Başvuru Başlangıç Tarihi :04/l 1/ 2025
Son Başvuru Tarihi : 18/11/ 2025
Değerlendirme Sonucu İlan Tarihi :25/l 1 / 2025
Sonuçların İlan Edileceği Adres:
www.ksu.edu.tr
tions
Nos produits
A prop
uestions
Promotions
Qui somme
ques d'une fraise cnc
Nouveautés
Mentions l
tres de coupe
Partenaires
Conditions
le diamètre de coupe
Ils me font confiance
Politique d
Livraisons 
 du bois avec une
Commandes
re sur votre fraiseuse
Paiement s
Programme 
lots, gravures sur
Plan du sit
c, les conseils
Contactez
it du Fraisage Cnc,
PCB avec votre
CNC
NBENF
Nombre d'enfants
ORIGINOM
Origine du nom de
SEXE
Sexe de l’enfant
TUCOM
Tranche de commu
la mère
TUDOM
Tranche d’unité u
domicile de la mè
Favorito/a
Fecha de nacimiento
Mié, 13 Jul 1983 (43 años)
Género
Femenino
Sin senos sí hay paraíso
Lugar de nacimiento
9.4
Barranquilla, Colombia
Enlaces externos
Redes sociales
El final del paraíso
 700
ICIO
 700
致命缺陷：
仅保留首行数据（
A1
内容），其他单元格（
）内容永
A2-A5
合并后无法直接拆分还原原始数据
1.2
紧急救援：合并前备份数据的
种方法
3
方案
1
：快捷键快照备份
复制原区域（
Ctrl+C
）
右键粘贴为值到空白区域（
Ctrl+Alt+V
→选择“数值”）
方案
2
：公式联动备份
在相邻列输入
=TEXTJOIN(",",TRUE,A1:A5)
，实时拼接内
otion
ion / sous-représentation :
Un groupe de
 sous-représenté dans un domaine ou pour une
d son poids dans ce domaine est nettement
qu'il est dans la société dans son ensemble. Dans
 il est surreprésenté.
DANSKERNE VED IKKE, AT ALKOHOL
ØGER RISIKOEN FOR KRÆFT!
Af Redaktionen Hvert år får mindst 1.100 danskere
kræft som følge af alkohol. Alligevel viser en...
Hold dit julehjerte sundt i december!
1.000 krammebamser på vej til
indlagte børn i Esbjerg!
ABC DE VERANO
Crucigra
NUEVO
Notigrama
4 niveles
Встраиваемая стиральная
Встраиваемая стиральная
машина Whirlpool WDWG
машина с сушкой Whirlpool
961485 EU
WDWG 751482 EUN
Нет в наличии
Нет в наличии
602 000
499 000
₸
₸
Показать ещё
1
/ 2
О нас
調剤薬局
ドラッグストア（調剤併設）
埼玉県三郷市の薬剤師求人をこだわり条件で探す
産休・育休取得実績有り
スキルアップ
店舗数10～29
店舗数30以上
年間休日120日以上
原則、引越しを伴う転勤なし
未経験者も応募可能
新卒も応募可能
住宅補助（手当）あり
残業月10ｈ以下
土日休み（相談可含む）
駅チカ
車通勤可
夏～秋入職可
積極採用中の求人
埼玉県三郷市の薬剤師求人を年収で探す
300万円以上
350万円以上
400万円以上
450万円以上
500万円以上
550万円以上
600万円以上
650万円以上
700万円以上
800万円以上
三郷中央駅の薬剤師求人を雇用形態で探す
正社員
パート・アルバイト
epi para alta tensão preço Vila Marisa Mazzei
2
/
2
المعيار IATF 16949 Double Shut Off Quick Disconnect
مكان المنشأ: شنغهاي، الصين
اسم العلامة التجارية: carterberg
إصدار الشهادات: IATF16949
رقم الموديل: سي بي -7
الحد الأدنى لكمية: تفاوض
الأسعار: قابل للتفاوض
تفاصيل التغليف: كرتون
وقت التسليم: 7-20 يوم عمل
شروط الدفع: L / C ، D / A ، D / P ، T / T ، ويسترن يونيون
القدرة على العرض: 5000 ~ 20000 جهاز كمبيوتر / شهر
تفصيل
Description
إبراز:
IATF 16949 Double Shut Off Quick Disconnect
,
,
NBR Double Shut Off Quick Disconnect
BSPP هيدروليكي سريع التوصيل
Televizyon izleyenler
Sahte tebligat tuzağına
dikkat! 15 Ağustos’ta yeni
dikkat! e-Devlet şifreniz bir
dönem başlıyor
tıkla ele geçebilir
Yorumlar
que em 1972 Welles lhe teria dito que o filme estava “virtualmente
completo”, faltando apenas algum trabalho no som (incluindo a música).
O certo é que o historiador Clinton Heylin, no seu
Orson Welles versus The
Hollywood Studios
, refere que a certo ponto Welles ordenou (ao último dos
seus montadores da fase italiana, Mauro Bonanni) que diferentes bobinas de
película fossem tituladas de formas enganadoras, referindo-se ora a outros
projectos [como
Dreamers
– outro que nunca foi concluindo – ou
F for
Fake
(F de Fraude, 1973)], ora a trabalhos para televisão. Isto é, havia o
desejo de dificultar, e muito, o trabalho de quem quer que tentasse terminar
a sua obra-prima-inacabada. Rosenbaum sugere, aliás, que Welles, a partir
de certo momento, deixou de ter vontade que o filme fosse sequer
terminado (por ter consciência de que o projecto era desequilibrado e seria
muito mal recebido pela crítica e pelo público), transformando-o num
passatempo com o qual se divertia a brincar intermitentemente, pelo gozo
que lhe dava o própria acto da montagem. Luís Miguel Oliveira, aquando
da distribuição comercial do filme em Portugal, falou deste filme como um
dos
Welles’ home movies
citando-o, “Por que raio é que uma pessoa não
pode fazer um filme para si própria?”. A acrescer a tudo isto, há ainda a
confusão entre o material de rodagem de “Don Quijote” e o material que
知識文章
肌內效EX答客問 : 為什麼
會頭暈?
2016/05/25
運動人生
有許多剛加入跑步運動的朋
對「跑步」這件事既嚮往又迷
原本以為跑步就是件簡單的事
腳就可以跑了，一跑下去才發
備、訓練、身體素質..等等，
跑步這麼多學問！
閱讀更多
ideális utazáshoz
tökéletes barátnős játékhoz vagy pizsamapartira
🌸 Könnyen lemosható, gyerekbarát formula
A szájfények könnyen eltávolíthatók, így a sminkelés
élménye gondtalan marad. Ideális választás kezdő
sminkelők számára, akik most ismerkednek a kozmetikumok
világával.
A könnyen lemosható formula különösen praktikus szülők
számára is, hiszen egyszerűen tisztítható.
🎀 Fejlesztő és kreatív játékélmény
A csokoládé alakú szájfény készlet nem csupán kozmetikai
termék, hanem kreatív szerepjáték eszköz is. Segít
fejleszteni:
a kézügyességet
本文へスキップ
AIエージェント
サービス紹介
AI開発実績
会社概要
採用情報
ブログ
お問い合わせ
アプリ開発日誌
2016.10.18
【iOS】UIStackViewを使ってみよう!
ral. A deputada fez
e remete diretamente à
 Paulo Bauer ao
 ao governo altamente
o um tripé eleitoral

**WORK ORDER:**
Go through the material above and return each line that holds the word "formula".

**WRITTEN ANSWER:**
🌸 Könnyen lemosható, gyerekbarát formula
A könnyen lemosható formula különösen praktikus szülők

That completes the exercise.